Monday, October 31st, 2011
Thank you to all of you who got in touch with favorite characters—it was such a treat to be on the receiving end of so much mythological enthusiasm! I decided to go with the very first reader suggestion I received, a character who also happens to be near and dear to my heart—that wise teacher of heroes, the centaur Chiron.
A quick caveat: by definition, myths have nearly endless variations. My aim is not to cover them all, simply to provide an introduction to a beloved story, and highlight the parts that I find most interesting. If you want something more exhaustive, there are many, many terrific resources for myths, both online and in print. My “Find Out More” page has a few ideas for getting started.

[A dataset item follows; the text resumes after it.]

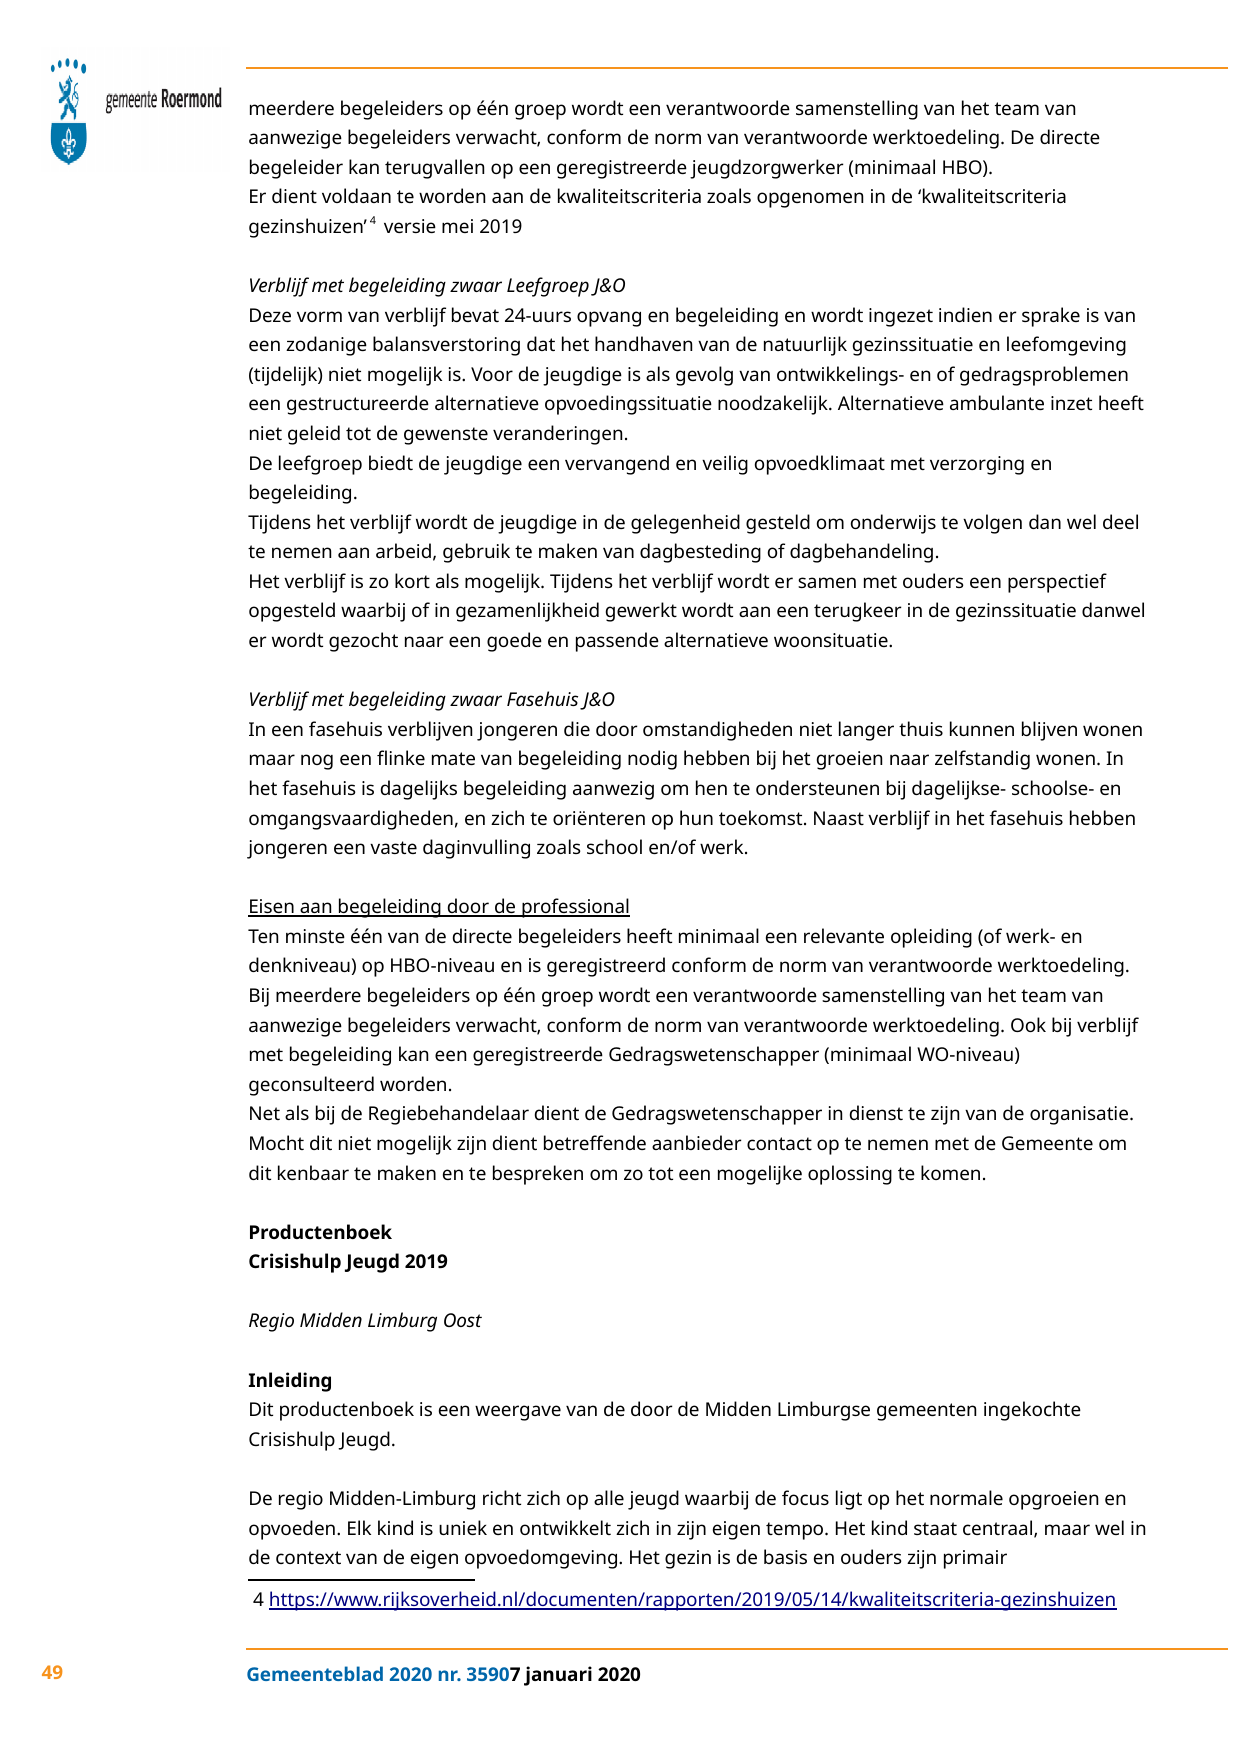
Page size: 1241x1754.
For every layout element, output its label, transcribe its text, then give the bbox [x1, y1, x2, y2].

Chiron (also spelled Kheiron or Cheiron), was born under unusual circumstances. His father, the titan Kronos, was coupling with the nymph Philyra when Rhea, Kronos’ wife, suddenly appeared. Kronos turned himself into a stallion to escape her notice, and nine months later, Philyra gave birth to a half-horse baby, whom she reared (or abandoned, depending on the myth) on Mount Pelion.
Chiron grew up to be just, kind and wise in many arts, including medicine, gymnastics, prophecy, hunting and music. Because of this, he was much sought after as a tutor of heroes, and his charges eventually included Peleus, Jason, Aesclepius and, of course, Achilles.
Homer calls Chiron the “wisest and most just of all Centaurs.” Generally, Centaurs were known as being brutish, lustful and violent, eating their meat raw, living outside the bounds of civilization, and pillaging whenever they got the chance. In order to distinguish Chiron from his barbaric cousins, vase painters often depicted him as having a full man’s body with only two horse feet behind (see thumbnail below, courtesy of theoi.org, or click here for the larger image).
The Centaur Chiron, with Achilles
One of the most fascinating myths about Chiron involves Heracles and Prometheus. While visiting the centaur, Heracles accidentally pricked Chiron with one of his arrows poisoned with the blood of the Hydra. The poison’s virulence made the wound incurable, despite Chiron’s skill in healing, and the centaur was doomed to an eternity of agony. So Chiron went to Zeus and offered to give up his immortality in exchange for the freedom of Prometheus. The king of the gods agreed, Prometheus was freed, and Chiron’s soul was placed among the stars, where he became the constellation Sagittarius.
This story is interesting to me for a lot of reasons. I have always had a soft spot for Prometheus, the creator of humans who defied Zeus to bring them fire and other comforts. As punishment, Zeus chained him to the Caucasus mountains and sent eagles every day to rip out his liver, which, being immortal, grew back every night. It feels beautifully fitting to me that Chiron would choose to give up his life for him—the only other god who shows himself a consistent and selfless friend to mortals.
The story is also interesting because of Chiron’s ability to forfeit his immortality. As far as I know (and if you have other information, please share!), this is one of the only examples of a god dying in Greco-Roman mythology. The next closest example I can think of is Pollux giving up half of his immortality to his human brother Castor, so that they can live six months on earth together, and six months in the underworld. But more on them down the line!
A few last thoughts on Chiron. His name comes from the Greek “cheir” meaning hand, a reference to his skill at surgery (itself from the Greek “cheirurgos,” literally “hand-worker”). He was a popular figure in ancient literature, and also pops up in a number of modern works. John Updike’s “The Centaur” is based on the life of Chiron, and Chiron also features in Elizabeth Cook’s novel “Achilles.” He is a character in the Percy Jackson series, and I like to think that the Classics-loving J. K. Rowling was inspired by Chiron in her portrait of the wise centaurs (Firenze especially) in the “Harry Potter” series. He also plays an important role in my own novel, “The Song of Achilles.”